“As declarações sobre a suspensão da vacinação são descabidas para o momento”

Benedito Fortes de Arruda é médico veterinário e presidente do Conselho Federal de Medicina Veterinária, em Brasília

 

 

C ada vez mais pipocam declarações de representantes de governos, sindicatos e associações de produtores sobre a intenção de tornar os bovinos, suínos e bubalinos de seus Estados livres da febre aftosa, mas sem a vacinação dos rebanhos. A abertura de mercado nos Estados Unidos para a carne suína de Santa Catarina – o único Estado livre da enfermidade sem vacinação no País – e os interesses econômicos do setor produtivo motivam a busca pela mudança do status sanitár io do Brasi l na Organização Mundial de Saúde Animal (OIE, na sigla em inglês). Essa, porém, é uma conquista com um longo caminho pela frente. A mudança do status sanitário do Brasil passa por políticas públicas dos governos estaduais, mas depende da decisão do governo federal e somente torna-se efetiva após o reconhecimento da OIE. O processo não é simples e muito menos desejável para a atual condição sanitária dos rebanhos bovino e bubalinos, as duas espécies com vacinação obrigatória. Por isso, as declarações sobre a suspensão da vacinação contra o vírus da febre aftosa são descabidas para o momento.

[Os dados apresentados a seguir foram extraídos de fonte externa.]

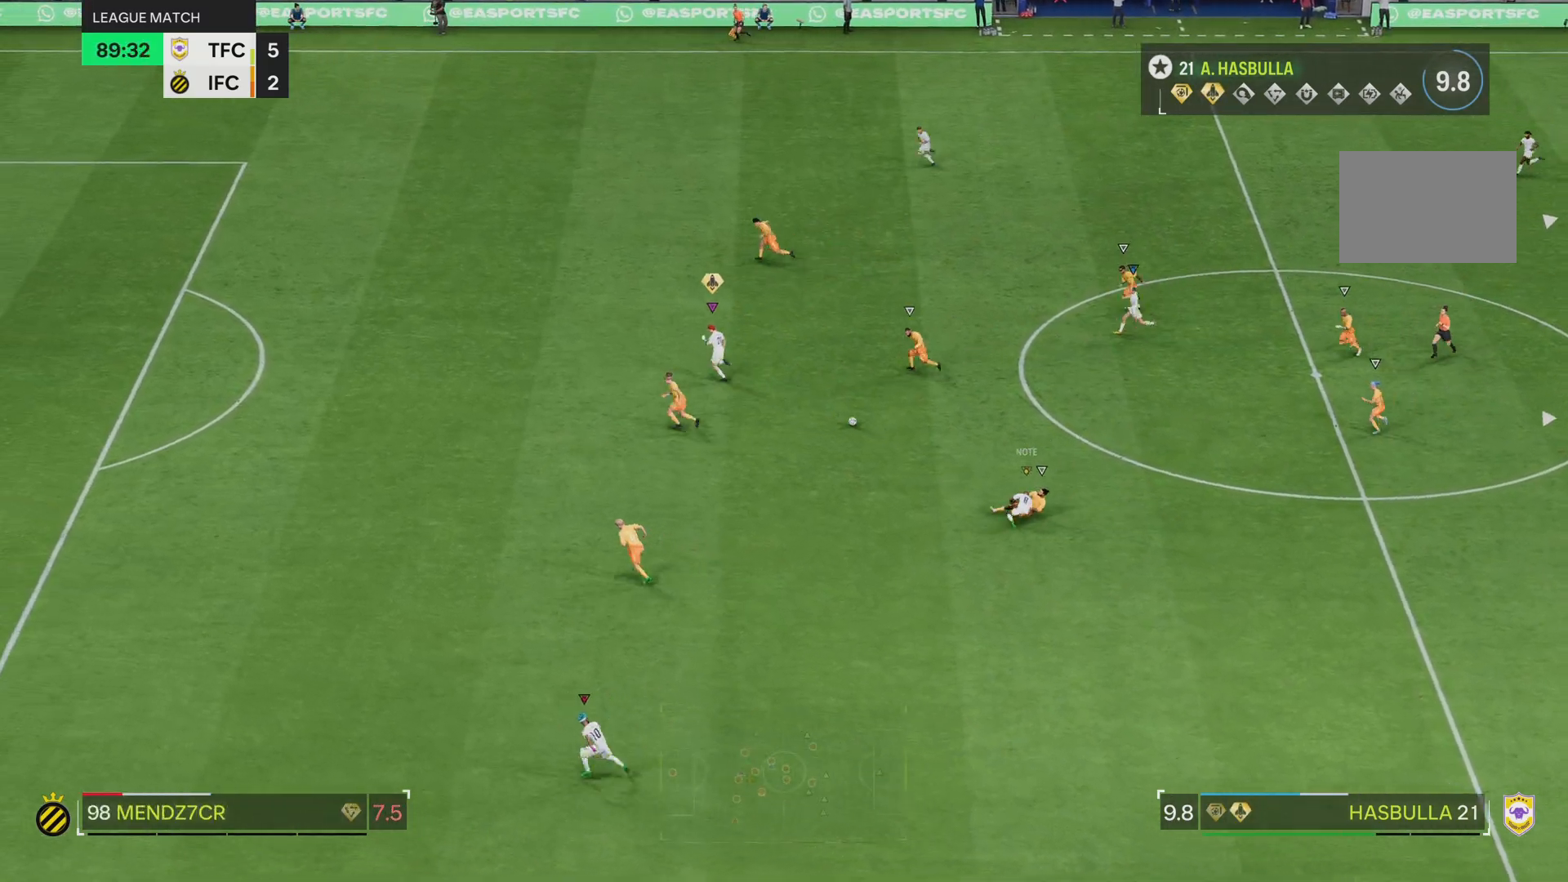
{"buttons": ["R2"], "left_stick": "left", "right_stick": "center", "events": [[101, "left_stick", "left"]]}
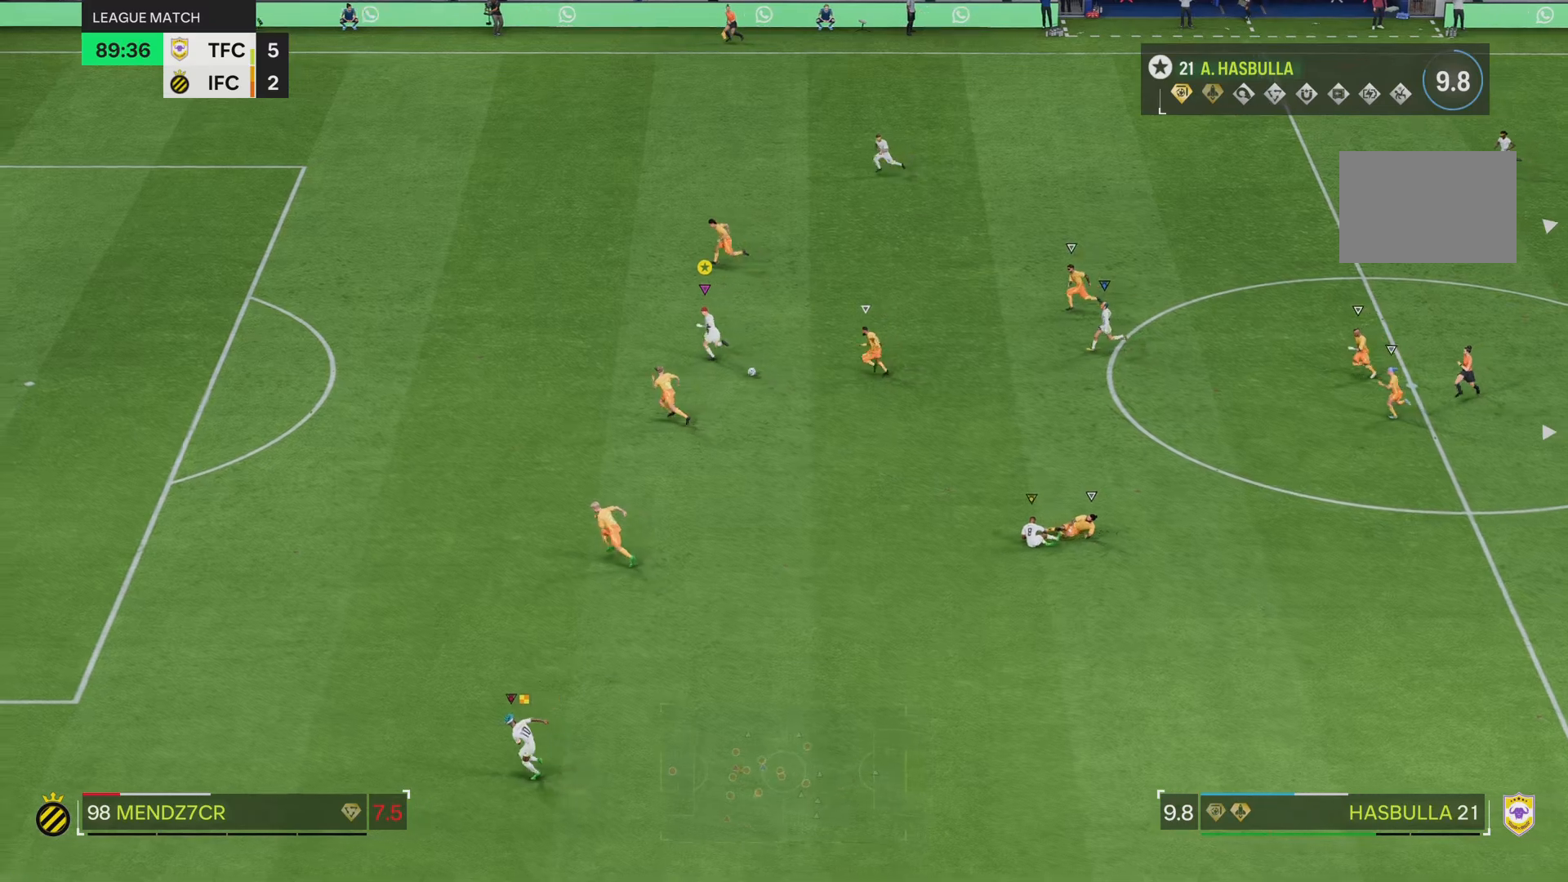
{"buttons": ["R2"], "left_stick": "left", "right_stick": "center", "events": []}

Para que o Brasil obtenha mudança de status na OIE é preciso vontade política e um árduo trabalho pela frente, sob o comando de médicos veterinários, fiscais federais e estaduais. Seria uma temeridade o País partir para a retirada da exigência de vacina, sem antes ter um número adequado de profissionais para a vigilância do sistema de controle do vírus. A função de fiscalizar em benefício da saúde pública exige uma estrutura de trabalho com equipamentos, informatização e veículos para o deslocamento das equipes de fiscalização em todas as regiões do País, principalmente nas fronteiras. Além disso, o produtor deve ser conscientizado continuamente por meio de campanhas institucionais. Ou seja, para o País conquistar condição sanitária diferente da atual, que é de livre da aftosa com vacinação, na maior parte de seu território, é preciso mais gente e investimento.

 

Controle: em 2011, na segunda etapa de vacinação, 160 milhões de bovinos e bubalinos foram imunizados

Mas a infraestrutura para a fiscalização é só o início do processo de erradicação do vírus. Para cada pleito de região ou Estado que pretenda suspender a vacinação é necessária uma análise de impacto da mudança de nível sanitário. Sem a vacina, essas regiões ficam impedidas de receber carne in natura e animais de outros locais que pratiquem a vacinação. Qualquer descuido que permita a entrada de um vírus da febre aftosa através desses espaços desprotegidos pode ser catastrófico para a economia do País. Por isso, essas regiões devem ser demarcadas e autossuficientes da produção de bezerros ao abate dos animais. Recentemente, a Secretaria de Defesa Sanitária do Ministério da Agricultura (Mapa) criou um grupo de trabalho para mapear essas regiões com o objetivo de expandir a área sem vacinação, mas os primeiros resultados somente serão apresentados a partir de 2015.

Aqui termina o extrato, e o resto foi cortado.